Extract each line of the data below that contains the word "from".

Records supplied:
[start]

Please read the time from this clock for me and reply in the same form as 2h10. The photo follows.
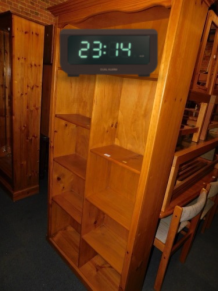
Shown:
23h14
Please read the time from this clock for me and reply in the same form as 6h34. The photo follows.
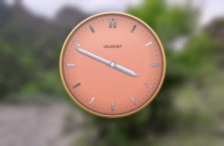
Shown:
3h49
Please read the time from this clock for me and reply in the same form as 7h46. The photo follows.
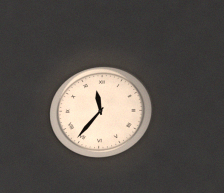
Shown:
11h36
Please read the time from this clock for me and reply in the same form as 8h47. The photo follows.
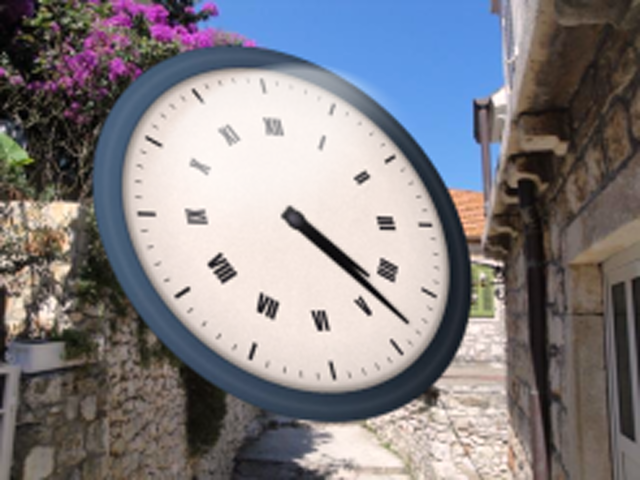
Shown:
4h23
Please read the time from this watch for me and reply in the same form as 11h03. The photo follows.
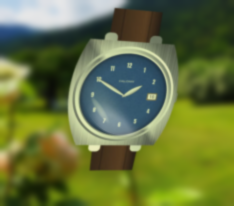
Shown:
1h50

[end]
[start]

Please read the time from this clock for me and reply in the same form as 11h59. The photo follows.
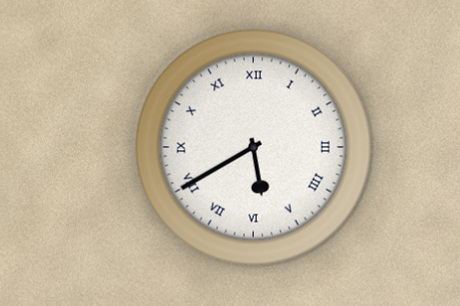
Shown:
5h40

[end]

Task output:
Please read the time from this clock for me and reply in the same form as 2h10. The photo follows.
Please read the time from this clock for me and reply in the same form as 6h34. The photo follows.
Please read the time from this clock for me and reply in the same form as 7h46. The photo follows.
Please read the time from this clock for me and reply in the same form as 8h47. The photo follows.
Please read the time from this watch for me and reply in the same form as 11h03. The photo follows.
Please read the time from this clock for me and reply in the same form as 11h59. The photo follows.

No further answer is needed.